I want to scrape a high number of meta descriptions for one query (>6000 results).
I do only get 100 results – do you have any idea on how to overcome that?
Thank you!
I’ve never run a query for that many results. What would you need 6000 results for? Running a query for 6000+ results might trigger a red flag with Google.
Hi!
Great post, very helpful. The configuration went smoothly, but I encountered a problem with 302 redirects. Google blocks my IP after checking about 70 addresses. I tried the slowest possible crawl speed setting and that didn’t help either.
I wish I could crawl hundreds of addresses like this. Do you know how to solve this case?
I’ve never crawled that many addresses.
[…] Ver publicacion […]
Very nice information. Love your creativity. I want to get more future updates. Keep it up.
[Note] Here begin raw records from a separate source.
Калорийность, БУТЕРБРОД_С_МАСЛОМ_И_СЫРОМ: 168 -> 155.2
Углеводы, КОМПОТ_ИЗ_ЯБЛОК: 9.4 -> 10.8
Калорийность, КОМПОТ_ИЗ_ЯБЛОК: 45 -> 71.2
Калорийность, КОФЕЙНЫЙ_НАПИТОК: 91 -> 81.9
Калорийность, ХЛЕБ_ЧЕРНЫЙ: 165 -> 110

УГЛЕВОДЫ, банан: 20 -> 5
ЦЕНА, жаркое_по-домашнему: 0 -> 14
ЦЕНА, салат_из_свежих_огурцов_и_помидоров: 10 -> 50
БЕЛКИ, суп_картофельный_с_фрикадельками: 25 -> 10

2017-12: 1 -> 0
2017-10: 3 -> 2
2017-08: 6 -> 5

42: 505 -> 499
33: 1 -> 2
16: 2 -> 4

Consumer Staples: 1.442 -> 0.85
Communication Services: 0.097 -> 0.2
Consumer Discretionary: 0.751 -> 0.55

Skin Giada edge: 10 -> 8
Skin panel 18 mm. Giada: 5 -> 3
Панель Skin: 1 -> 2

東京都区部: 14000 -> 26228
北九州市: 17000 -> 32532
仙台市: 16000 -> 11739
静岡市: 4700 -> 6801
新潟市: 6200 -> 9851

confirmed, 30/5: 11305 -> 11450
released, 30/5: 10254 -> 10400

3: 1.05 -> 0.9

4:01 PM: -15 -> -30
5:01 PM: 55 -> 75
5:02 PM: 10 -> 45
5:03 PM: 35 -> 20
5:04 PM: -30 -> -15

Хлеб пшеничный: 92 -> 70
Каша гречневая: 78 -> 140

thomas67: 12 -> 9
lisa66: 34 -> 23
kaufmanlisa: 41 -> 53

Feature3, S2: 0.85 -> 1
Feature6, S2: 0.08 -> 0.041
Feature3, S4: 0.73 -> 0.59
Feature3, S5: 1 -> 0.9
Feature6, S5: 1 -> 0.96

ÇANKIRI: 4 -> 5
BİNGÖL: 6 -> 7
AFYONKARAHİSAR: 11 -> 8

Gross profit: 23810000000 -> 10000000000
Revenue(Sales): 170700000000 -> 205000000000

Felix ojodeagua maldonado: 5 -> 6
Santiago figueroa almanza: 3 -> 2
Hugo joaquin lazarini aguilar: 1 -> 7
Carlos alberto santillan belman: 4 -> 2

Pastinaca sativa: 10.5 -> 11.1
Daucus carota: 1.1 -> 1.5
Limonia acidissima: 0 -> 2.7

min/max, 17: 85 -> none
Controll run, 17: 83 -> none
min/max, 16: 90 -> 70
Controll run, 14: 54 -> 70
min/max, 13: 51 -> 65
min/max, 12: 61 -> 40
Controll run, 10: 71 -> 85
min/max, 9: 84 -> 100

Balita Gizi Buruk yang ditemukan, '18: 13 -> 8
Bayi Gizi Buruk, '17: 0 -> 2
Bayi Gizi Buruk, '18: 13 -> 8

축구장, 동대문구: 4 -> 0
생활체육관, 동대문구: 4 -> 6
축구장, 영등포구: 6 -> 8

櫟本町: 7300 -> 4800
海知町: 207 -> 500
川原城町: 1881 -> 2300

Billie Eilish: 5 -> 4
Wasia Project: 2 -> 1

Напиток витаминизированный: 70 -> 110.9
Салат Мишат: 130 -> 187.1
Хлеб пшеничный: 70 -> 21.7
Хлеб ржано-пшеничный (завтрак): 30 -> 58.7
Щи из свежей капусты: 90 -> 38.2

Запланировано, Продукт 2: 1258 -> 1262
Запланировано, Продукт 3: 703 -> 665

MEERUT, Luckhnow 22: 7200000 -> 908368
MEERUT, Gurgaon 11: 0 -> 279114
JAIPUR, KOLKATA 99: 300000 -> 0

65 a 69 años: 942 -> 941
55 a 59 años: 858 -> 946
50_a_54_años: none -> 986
Thanks, Reynald. I hope to come up with a new blog post this year.
Great read Tom! I came across your post after searching for SERPs info and I’m glad I did. Very insightful. Thanks Brad SEO Group
Brad, thanks for letting me know. That puts a smile on my face!
Hi! I have used this so many times, but now that I try it I can not get it to work! Is it still the same xpath for URL or has it changed?
Erica, the XPath selector for the url has changed. I just updated it. Give it a shot, and let me know if it worked for you. I haven’t figured out the XPath selector to select all meta descriptions yet though.
Any idea, how to scale this and avoid recaptcha v3?
50-100 results per scrape are rookie numbers aren’t they? 😀
I haven’t run a crawl for more than 50 results nor would I want to.